* _Exercise inputs_:
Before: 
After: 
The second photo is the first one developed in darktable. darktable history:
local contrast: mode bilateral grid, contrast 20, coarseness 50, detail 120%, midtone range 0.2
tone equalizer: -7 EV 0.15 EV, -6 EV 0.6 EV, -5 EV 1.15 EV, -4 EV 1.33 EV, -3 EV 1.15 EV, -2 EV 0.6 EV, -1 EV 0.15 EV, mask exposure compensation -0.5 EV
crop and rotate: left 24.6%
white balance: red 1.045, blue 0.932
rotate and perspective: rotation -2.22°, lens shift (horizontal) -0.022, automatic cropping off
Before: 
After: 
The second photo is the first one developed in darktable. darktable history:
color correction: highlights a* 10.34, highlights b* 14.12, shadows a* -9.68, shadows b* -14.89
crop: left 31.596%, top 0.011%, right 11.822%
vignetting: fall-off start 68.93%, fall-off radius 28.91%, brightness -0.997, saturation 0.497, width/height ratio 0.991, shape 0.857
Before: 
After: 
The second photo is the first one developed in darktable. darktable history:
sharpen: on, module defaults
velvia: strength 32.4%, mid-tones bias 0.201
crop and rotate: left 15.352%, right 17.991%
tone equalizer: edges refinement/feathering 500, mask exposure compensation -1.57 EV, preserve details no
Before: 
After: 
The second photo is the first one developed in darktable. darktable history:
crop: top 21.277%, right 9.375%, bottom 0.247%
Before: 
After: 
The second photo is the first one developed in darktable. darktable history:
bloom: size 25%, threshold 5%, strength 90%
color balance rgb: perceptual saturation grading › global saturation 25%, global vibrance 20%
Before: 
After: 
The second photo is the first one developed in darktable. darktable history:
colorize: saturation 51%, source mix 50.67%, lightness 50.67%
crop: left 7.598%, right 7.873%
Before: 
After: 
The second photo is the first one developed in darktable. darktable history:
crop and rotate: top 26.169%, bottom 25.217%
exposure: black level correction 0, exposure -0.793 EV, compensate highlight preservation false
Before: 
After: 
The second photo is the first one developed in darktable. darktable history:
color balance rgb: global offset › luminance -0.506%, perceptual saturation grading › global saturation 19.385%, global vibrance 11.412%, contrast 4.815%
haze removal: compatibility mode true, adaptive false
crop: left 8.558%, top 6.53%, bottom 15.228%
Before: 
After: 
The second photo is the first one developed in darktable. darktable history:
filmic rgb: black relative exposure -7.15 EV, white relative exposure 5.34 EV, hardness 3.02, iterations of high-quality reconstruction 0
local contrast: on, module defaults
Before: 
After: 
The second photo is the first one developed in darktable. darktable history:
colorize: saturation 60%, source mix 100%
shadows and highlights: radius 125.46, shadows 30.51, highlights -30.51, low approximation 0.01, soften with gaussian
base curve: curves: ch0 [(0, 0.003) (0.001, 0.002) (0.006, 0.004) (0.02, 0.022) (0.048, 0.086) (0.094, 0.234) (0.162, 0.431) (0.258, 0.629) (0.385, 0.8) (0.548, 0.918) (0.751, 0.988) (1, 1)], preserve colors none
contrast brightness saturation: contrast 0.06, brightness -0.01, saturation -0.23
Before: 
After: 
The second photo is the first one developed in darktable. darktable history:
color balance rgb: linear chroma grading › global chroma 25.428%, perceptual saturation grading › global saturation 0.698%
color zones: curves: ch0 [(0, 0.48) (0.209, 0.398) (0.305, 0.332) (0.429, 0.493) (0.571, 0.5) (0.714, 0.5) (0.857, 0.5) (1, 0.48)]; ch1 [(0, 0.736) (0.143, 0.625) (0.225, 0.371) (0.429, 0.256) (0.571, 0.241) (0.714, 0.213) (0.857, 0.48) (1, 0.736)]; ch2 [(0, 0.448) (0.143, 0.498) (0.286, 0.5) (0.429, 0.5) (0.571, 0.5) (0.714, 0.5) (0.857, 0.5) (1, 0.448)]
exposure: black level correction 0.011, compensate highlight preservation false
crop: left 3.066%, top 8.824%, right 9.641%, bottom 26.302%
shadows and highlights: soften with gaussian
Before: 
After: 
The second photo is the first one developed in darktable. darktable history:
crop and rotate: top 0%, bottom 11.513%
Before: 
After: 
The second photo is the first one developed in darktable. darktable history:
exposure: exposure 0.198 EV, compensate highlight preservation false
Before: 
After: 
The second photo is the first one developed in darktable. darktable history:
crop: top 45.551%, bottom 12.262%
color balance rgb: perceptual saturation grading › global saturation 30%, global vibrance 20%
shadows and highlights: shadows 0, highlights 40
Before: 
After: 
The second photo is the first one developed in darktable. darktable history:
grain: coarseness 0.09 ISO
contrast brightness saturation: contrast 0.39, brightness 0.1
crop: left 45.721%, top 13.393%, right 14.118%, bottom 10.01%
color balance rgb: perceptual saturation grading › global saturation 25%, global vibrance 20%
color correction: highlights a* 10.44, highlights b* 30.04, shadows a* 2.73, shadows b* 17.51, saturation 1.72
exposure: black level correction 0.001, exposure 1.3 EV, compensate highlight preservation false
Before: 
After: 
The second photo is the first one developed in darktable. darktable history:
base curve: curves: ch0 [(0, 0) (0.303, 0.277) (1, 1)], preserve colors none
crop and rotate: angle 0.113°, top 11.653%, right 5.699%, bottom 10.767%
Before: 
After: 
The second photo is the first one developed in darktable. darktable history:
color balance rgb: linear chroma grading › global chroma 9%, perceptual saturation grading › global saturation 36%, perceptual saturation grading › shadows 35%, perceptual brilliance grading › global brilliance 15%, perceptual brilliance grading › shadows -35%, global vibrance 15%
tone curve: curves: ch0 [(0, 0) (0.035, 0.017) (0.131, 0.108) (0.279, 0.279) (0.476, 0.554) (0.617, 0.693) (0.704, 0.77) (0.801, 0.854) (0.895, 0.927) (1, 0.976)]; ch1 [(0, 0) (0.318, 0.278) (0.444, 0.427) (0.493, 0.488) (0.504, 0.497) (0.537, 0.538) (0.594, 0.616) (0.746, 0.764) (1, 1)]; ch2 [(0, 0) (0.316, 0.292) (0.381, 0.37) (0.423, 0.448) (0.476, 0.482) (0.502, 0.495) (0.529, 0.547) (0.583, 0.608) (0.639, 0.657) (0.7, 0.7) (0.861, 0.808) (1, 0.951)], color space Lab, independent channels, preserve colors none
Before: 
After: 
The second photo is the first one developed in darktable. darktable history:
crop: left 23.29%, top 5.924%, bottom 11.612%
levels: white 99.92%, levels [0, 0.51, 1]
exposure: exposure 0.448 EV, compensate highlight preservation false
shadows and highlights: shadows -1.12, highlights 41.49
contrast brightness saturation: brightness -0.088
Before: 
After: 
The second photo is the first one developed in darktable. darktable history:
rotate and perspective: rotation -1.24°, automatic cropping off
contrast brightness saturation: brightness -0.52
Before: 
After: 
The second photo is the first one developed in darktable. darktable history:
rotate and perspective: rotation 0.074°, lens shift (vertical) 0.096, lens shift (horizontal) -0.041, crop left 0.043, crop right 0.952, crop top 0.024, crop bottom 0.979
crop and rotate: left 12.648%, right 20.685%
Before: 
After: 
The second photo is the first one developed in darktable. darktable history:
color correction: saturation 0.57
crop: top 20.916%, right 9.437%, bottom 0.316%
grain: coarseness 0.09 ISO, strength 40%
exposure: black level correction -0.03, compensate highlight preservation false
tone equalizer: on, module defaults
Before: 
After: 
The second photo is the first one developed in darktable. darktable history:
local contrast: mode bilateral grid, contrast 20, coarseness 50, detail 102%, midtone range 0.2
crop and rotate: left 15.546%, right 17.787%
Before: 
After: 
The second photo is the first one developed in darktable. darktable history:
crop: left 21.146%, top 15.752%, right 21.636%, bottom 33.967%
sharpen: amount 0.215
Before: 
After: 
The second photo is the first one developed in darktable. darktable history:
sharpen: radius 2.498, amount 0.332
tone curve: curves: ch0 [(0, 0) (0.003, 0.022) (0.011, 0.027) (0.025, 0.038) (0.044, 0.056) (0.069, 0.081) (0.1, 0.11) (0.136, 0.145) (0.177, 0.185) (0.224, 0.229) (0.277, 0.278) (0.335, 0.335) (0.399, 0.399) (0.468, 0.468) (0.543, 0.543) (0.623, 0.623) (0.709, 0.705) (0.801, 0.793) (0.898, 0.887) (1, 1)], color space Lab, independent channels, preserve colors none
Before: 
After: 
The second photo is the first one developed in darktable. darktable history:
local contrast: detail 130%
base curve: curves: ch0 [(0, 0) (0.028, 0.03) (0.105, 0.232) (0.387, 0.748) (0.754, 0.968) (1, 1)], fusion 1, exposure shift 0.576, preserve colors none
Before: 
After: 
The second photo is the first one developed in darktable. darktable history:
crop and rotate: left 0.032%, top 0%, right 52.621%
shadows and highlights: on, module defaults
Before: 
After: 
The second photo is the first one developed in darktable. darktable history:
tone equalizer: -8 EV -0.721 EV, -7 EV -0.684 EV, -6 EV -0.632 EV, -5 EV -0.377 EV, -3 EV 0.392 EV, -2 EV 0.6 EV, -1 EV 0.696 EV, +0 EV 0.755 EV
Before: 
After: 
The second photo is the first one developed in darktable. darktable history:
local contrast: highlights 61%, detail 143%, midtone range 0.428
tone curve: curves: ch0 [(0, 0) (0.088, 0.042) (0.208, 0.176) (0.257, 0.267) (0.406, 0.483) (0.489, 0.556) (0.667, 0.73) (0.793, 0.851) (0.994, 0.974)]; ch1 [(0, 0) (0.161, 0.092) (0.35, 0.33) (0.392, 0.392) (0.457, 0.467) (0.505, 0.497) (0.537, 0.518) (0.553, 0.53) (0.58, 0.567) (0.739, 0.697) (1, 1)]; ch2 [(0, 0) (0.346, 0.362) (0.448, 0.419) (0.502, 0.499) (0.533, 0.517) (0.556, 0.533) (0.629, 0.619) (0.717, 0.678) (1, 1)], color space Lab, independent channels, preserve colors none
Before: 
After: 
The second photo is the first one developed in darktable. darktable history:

* _Task brief_: Reproduce everything from the start of the data down through the line containing "rotate and perspective: rotation -2.22°, lens", with "developed" swapped for "processed" and nothing else altered.

* _Exercise output_:
Before: 
After: 
The second photo is the first one processed in darktable. darktable history:
local contrast: mode bilateral grid, contrast 20, coarseness 50, detail 120%, midtone range 0.2
tone equalizer: -7 EV 0.15 EV, -6 EV 0.6 EV, -5 EV 1.15 EV, -4 EV 1.33 EV, -3 EV 1.15 EV, -2 EV 0.6 EV, -1 EV 0.15 EV, mask exposure compensation -0.5 EV
crop and rotate: left 24.6%
white balance: red 1.045, blue 0.932
rotate and perspective: rotation -2.22°, lens shift (horizontal) -0.022, automatic cropping off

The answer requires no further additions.